You probably want to rethink your design. Any non-data warehouse / OLAP application is highly unlikely to need or be terribly efficient with thousands of columns (rows, yes) and SQLite is not a good solution for a data warehouse / OLAP type situation. You may get a bit further with something like an entity-attribute-value setup (not a normal recommendation for genuine relational databases, but a valid application data model and much more likely to accommodate your needs without pushing the limits of SQLite too far).
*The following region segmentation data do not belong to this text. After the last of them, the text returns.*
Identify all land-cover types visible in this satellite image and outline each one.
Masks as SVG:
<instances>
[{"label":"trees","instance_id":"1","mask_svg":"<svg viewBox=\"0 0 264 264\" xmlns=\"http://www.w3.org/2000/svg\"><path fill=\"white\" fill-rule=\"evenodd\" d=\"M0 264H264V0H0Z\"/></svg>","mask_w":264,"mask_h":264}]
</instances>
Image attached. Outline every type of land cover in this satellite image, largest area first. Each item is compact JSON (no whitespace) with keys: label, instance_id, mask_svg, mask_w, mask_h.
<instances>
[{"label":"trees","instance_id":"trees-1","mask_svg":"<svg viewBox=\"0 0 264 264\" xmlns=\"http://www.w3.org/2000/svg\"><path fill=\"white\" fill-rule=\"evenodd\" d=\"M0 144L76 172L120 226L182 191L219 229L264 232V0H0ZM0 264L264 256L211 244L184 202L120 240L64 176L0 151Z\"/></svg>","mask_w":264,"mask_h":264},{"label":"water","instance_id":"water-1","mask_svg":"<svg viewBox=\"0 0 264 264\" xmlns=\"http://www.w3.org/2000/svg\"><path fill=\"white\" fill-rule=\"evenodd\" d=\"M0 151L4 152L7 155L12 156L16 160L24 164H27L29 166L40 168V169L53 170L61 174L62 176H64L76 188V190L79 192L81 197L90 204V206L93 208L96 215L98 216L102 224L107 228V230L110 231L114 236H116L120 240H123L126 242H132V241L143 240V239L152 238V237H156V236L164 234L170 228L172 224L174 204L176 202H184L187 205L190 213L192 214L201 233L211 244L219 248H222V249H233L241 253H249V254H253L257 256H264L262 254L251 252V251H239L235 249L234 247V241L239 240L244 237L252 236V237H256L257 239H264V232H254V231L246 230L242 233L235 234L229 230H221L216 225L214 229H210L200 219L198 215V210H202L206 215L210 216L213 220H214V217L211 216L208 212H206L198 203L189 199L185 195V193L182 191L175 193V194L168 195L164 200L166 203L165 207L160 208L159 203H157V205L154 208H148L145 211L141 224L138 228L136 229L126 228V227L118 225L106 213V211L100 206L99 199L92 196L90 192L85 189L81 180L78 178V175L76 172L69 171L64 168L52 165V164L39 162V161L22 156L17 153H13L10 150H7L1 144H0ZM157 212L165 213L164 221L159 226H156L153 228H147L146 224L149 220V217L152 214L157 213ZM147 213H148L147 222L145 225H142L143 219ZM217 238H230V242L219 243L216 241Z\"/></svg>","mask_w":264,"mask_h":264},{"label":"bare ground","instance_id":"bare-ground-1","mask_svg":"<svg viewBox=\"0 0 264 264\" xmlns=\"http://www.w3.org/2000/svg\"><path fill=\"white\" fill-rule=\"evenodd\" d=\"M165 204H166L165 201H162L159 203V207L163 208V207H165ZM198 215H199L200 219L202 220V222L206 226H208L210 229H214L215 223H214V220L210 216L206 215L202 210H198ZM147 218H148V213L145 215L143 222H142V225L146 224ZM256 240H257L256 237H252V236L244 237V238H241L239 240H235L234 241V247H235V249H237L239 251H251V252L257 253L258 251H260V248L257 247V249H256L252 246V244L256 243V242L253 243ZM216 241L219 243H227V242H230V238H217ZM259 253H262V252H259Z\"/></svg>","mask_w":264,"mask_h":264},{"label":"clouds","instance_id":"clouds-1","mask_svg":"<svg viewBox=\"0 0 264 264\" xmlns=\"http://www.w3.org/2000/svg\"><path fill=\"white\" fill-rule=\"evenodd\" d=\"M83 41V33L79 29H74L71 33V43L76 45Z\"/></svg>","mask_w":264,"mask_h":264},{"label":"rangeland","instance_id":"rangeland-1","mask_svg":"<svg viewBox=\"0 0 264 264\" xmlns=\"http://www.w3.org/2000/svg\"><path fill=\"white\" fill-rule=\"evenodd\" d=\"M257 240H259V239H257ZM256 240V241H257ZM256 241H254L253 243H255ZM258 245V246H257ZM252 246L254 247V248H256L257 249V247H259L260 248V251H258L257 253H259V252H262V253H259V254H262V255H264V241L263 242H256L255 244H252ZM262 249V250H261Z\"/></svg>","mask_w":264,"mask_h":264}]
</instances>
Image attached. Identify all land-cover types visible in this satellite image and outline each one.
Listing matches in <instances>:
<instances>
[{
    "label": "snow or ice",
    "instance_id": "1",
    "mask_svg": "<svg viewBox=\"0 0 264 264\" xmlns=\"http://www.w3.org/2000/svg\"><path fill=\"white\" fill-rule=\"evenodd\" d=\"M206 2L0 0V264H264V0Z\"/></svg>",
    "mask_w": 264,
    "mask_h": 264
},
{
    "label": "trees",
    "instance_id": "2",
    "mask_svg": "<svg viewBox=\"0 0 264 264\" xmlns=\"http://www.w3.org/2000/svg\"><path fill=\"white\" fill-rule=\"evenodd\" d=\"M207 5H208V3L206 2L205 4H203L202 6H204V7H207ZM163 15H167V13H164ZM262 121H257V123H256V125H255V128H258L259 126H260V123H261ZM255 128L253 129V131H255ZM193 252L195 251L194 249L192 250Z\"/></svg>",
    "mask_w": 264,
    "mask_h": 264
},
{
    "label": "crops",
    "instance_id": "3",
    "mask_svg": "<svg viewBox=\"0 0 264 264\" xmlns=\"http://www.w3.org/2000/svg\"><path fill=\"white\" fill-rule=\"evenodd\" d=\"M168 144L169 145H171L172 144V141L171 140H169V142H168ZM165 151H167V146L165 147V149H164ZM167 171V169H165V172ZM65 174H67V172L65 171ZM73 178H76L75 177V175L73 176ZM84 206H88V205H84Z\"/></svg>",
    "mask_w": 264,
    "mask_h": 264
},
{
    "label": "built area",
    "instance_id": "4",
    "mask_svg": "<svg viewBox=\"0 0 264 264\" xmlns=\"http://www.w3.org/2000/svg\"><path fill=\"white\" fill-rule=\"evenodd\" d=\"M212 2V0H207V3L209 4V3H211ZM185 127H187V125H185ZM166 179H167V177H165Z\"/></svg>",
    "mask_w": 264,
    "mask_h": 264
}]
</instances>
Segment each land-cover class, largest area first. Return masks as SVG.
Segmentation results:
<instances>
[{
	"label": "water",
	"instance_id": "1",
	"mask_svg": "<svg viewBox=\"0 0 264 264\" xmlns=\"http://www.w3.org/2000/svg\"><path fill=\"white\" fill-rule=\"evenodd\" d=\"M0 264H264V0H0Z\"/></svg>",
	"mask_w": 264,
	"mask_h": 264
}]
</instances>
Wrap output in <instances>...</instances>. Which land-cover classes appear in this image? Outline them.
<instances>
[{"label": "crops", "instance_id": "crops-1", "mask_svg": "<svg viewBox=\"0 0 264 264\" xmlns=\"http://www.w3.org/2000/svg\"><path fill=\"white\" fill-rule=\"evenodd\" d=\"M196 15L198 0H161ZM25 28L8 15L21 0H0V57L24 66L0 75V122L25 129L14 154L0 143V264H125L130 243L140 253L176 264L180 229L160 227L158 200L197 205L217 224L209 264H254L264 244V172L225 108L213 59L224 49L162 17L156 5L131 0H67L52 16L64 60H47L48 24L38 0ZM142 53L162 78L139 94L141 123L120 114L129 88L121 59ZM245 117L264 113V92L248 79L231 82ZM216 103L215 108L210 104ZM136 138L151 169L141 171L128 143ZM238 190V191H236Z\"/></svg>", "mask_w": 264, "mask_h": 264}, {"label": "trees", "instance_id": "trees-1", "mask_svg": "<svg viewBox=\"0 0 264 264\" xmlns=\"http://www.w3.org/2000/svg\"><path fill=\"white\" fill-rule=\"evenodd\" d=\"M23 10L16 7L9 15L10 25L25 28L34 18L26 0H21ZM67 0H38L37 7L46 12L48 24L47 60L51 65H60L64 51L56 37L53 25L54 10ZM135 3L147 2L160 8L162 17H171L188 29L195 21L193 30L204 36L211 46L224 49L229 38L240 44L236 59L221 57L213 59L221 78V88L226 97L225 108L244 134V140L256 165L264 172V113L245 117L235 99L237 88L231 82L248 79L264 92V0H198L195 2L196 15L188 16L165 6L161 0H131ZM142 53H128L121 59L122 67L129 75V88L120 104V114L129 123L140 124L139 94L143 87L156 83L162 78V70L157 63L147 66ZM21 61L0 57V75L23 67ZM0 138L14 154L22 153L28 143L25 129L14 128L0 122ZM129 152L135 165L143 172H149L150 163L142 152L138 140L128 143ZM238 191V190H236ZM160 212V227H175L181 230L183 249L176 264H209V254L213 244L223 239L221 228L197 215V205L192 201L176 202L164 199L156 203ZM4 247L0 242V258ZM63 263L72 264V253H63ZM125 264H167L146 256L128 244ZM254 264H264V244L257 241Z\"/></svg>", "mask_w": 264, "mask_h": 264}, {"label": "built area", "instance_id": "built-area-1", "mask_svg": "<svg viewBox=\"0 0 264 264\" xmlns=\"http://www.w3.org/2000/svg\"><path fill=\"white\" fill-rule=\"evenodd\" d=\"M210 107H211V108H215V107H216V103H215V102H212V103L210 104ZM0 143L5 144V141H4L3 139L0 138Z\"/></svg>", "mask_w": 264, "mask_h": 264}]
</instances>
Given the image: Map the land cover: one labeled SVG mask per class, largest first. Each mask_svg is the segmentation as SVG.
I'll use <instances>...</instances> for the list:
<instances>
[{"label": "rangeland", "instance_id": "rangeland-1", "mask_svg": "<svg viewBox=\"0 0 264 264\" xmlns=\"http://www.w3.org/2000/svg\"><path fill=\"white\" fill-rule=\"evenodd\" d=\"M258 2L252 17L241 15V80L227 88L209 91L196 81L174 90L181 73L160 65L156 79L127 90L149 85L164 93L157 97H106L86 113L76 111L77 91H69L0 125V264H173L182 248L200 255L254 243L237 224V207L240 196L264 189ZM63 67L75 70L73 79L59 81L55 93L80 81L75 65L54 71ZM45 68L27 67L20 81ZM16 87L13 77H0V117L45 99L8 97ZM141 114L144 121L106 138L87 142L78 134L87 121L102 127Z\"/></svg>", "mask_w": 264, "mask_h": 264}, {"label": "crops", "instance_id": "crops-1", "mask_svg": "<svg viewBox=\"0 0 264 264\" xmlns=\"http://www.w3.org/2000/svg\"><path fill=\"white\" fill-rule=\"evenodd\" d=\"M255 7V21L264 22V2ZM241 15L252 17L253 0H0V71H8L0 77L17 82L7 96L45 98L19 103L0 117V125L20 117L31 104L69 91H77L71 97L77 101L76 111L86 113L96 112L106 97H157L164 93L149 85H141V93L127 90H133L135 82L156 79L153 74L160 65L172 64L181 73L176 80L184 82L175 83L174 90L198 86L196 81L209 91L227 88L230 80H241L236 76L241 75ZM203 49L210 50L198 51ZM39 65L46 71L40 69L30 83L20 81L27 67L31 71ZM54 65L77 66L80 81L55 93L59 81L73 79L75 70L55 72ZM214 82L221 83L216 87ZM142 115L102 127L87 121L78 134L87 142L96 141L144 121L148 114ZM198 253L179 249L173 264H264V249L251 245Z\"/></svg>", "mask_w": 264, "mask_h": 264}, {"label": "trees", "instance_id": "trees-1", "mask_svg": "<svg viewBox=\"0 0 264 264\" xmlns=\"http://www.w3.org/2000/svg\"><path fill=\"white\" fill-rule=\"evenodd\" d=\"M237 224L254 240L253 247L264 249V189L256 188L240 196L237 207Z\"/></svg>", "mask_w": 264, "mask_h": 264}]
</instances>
If you really are adding a massive number of rows and are running into problems, maybe your single transaction is getting too large.
Do a COMMIT (commit()) after a given number of lines (or even after each insert as a test) if that is acceptable.
Thousands of rows should be easily doable with sqlite. Getting to millions and above, at some point there might be need for more. Depends on a lot of things, of course.